Issue
I have created a synthesized dataset and the corresponding data loader for a binary classification problem using Pytorch. The zero class happens almost 20% and the other one 80%. When I train my model it only predicts the 80% ones which makes sense because it has seen the one with label one 80% of the time.
How can I handle this imbalance after getting the data from the data loader?
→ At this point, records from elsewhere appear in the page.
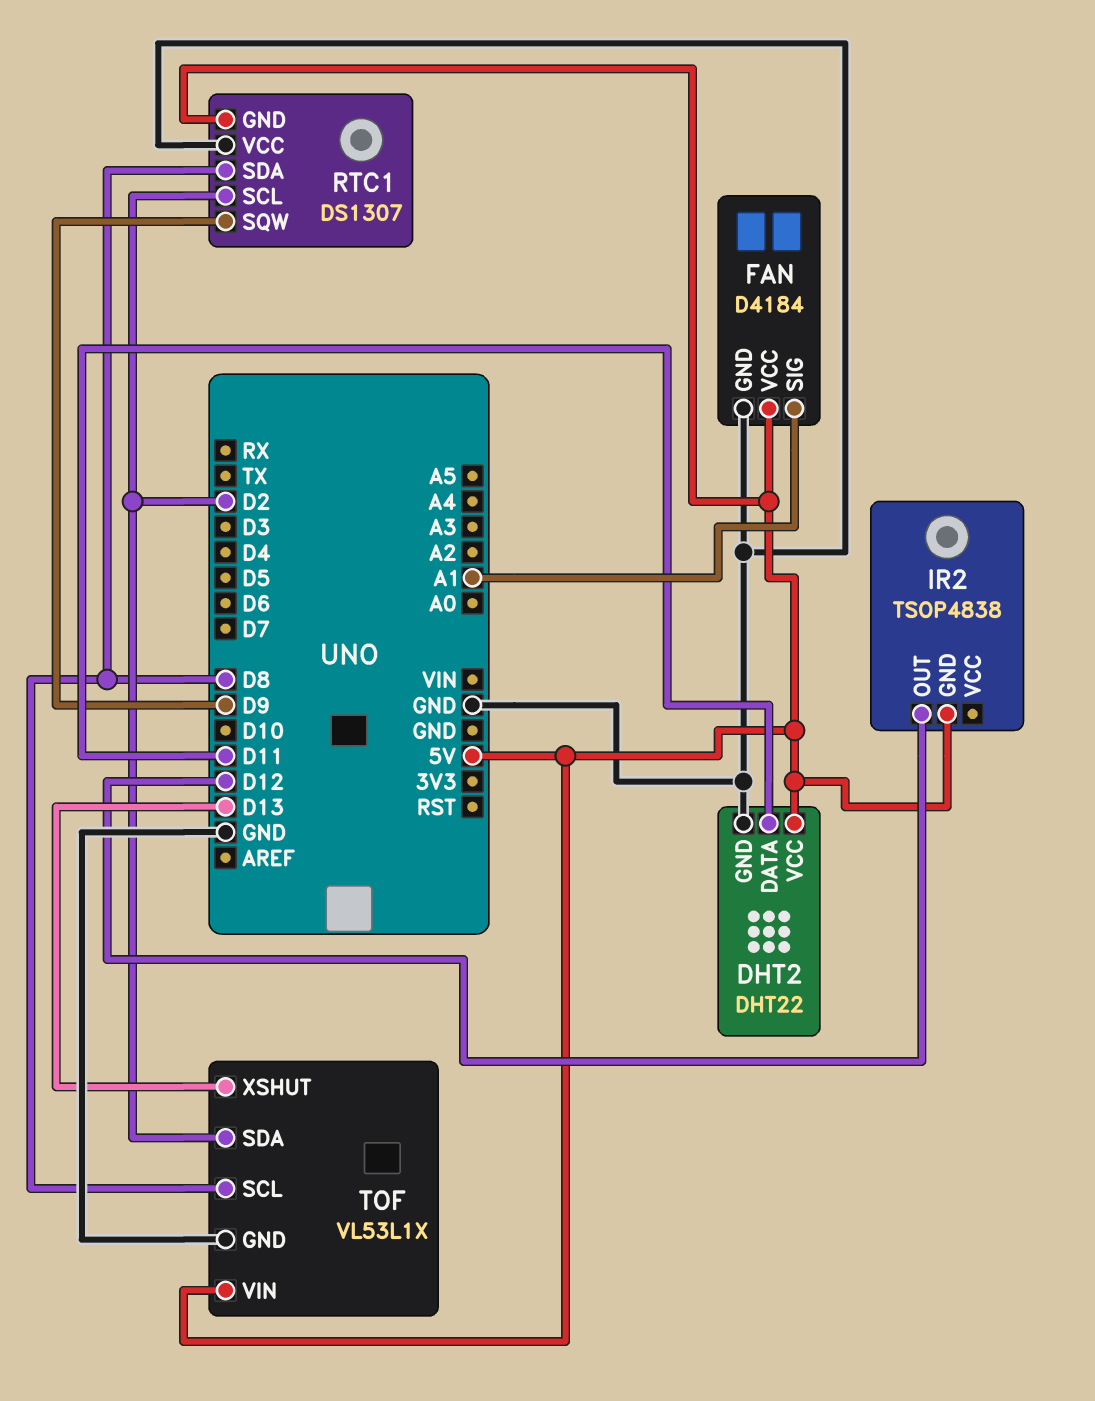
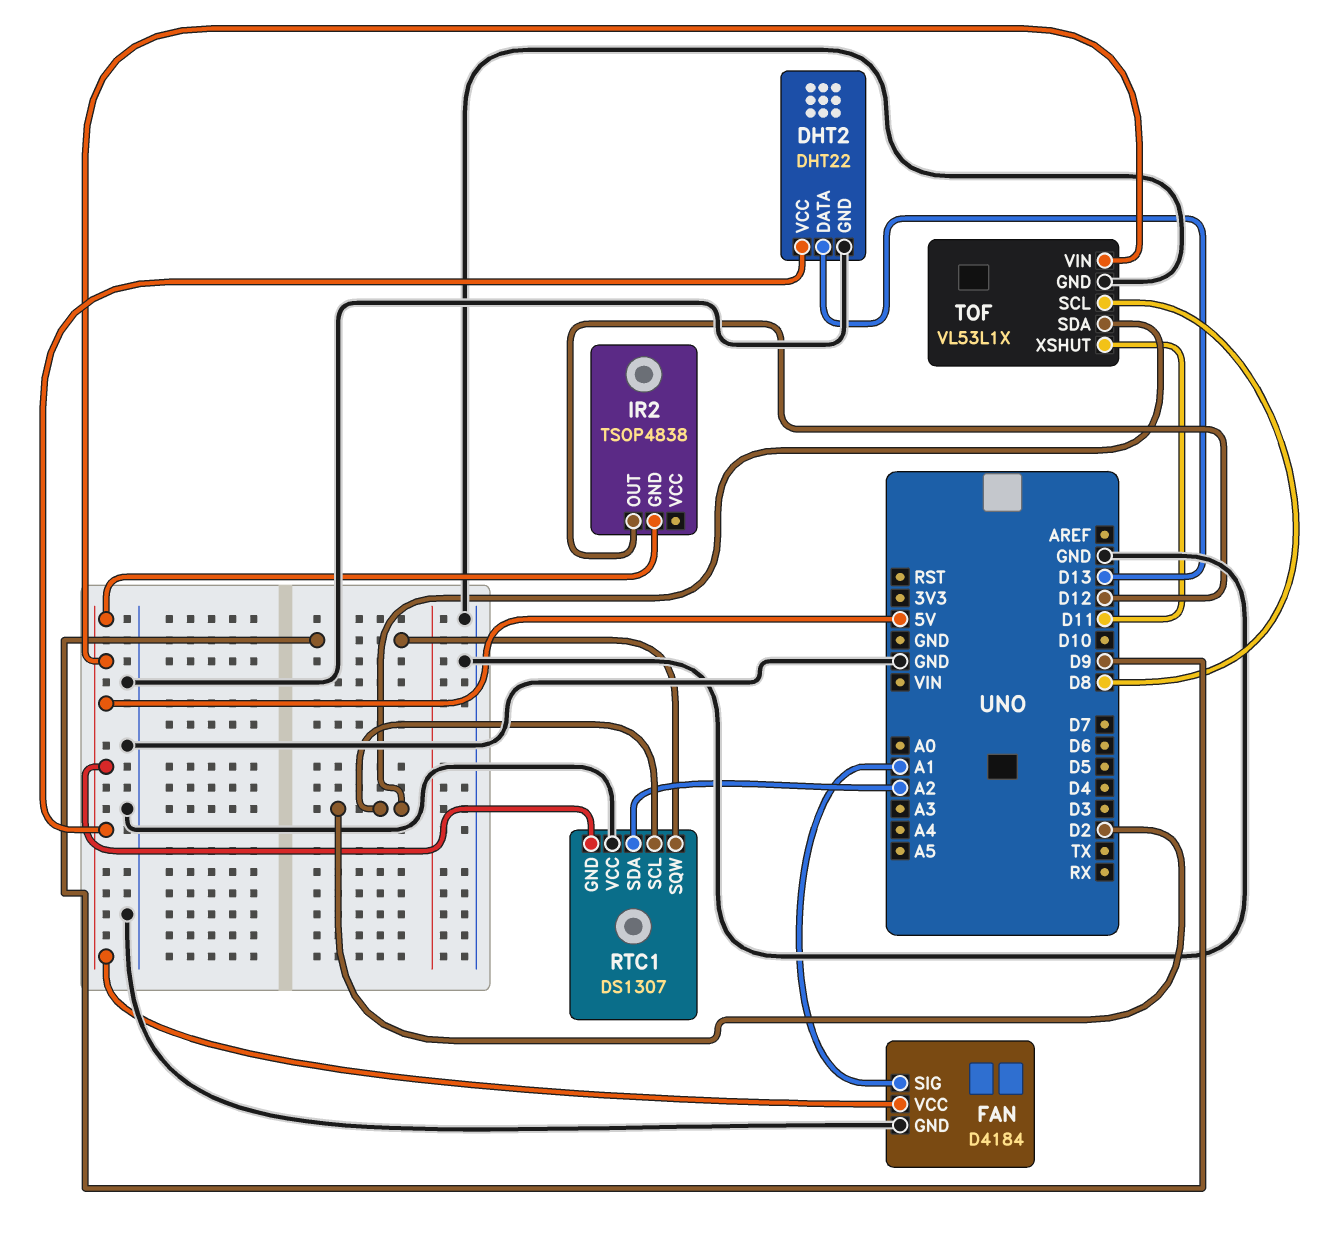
DHT2 pin DATA: D11 -> D13
RTC1 pin SDA: D8 -> A2
TOF pin XSHUT: D13 -> D11

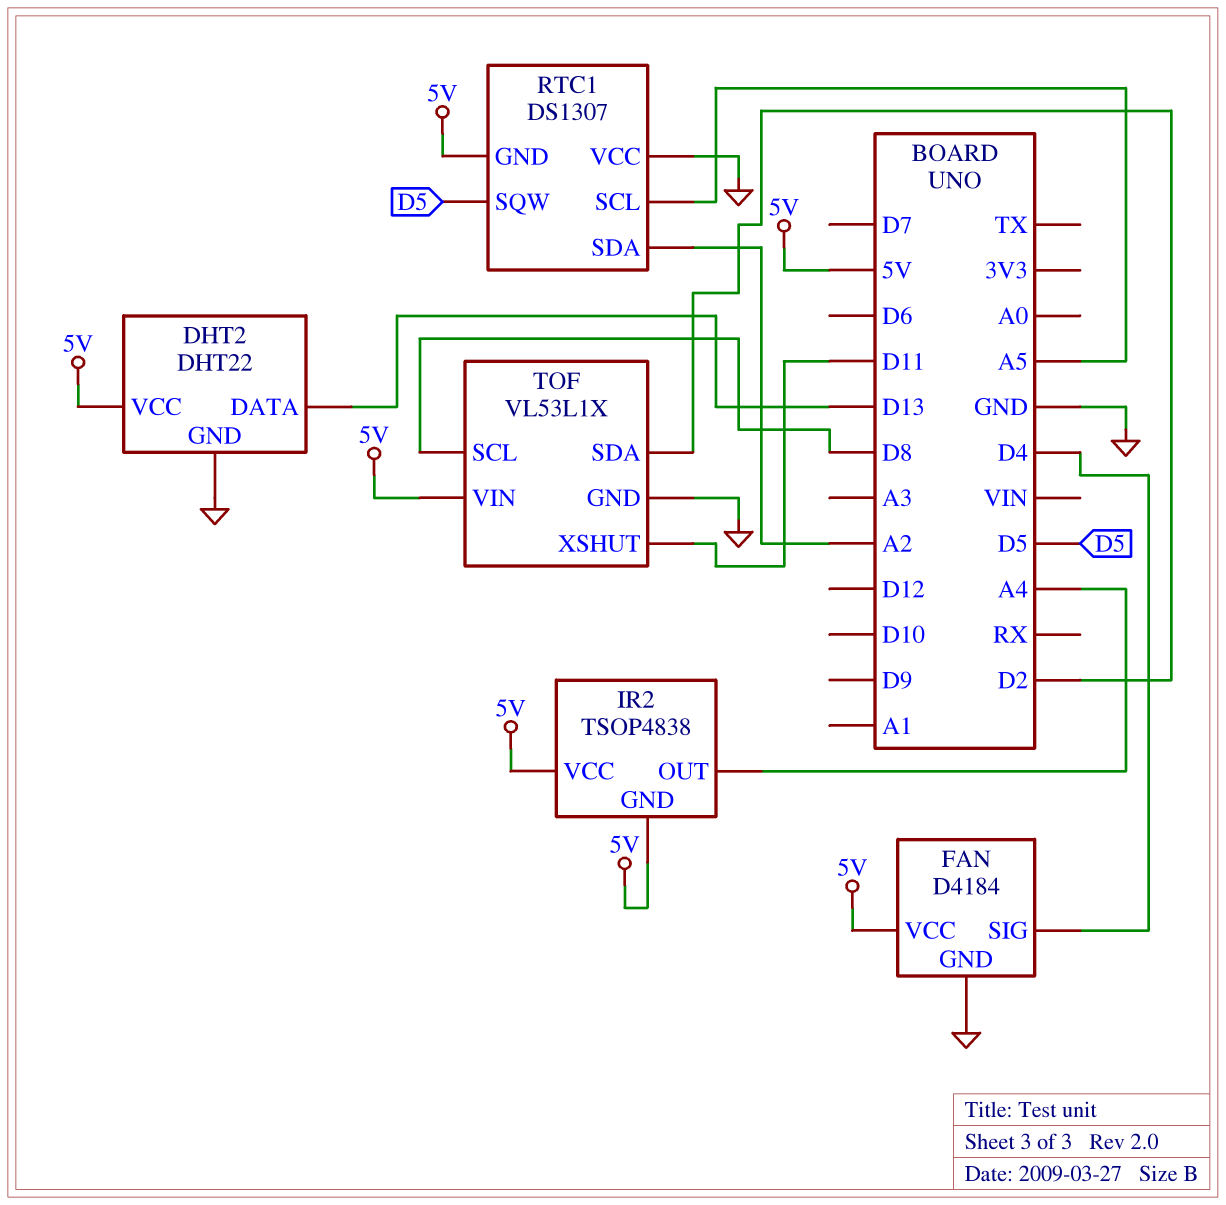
FAN pin SIG: A1 -> D4
IR2 pin OUT: D12 -> A4
IR2 pin VCC: none -> 5V
RTC1 pin SCL: D2 -> A5
RTC1 pin SQW: D9 -> D5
Is BCELoss capable of understanding this situation?
import torch
from torch.utils.data import DataLoader
class MyDataset(torch.utils.data.Dataset):
def __init__(self, data_size=50000):
self.data_size = data_size
def __len__(self) -> int:
return self.data_size
def __getitem__(self, idx):
data, label (label=0 (20%) or label=1 (80%)) = my_function()
return data, label
dataset = MyDataset()
# Assume a default batch size of 1
batch_size = 1000
dl = DataLoader(dataset, batch_size=batch_size)
# network
loss_fn = torch.nn.BCELoss()
optimizer = torch.optim.Adam(model.parameters(), lr=1e-6)
losses = []
for epoch in range(num_epochs):
print(f"EPOCH: {epoch}")
for data, label in tqdm(dl, total=len(dl)):
data= data.to(DEVICE).float()
label = label.to(DEVICE).float()
optimizer.zero_grad()
preds = model(data)
prob = torch.sigmoid(preds)
loss = loss_fn(prob, label)
loss.backward()
losses.append(loss.detach().cpu().numpy())
optimizer.step()
# break
Question:
I have read about the weight argument for BCELoss but I am not sure if I can use it here or not. To me, it does not handle imbalance in the data. Note that I cannot manipulate my dataset since in practice the percentage is inherit it the data and we cannot change it from source.
Solution
I'm not sure what you mean by "after getting the data from the data loader" but I'll suggest anyway that you could oversample the minority class by using a WeightedRandomSampler
. This will make sure that the dataloader always returns the same amount of samples for each class. So there will be a 50/50 chance that it returns a sample of class 1 and 0. Here is how to do it:
import torch
from torch.utils.data import DataLoader, WeightedRandomSampler
class MyDataset(torch.utils.data.Dataset):
def __init__(self, data_size=50000):
self.data_size = data_size
def __len__(self) -> int:
return self.data_size
def __getitem__(self, idx):
data, label (label=0 (20%) or label=1 (80%)) = my_function()
return data, label
dataset = MyDataset()
# Assume a default batch size of 1
batch_size = 1000
class_weights = [1/20, 1/80] # inverse relative amount of samples per class
sample_weights = [0] * len(dataset)
for idx, (data, label) in enumerate(dataset):
sample_weights[idx] = class_weights[label]
sampler = WeightedRandomSampler(sample_weights, num_samples=len(sample_weights), replacement=True)
dl = DataLoader(dataset, batch_size=batch_size, sampler=sampler)
# continue with your code...
And using a weighted loss can also improve the accuracy. You can simply do something like this:
weights = [1/20, 1/80] # or [4, 1] or [1/2, 1/4] you can try whatever as long as the proportions match the class distribution in your dataset
loss_fn = nn.BCELoss(weights=weights)
You can use both of the methods. And of course the most effective method: augmentation. If it's possible for you to synthetically create more samples from your dataset the do that. An example for augmentation with images is to flip, rotate, crop the images to create slighty different ones. You could add that to your dataset class and have a 80% that the minority class is augmented.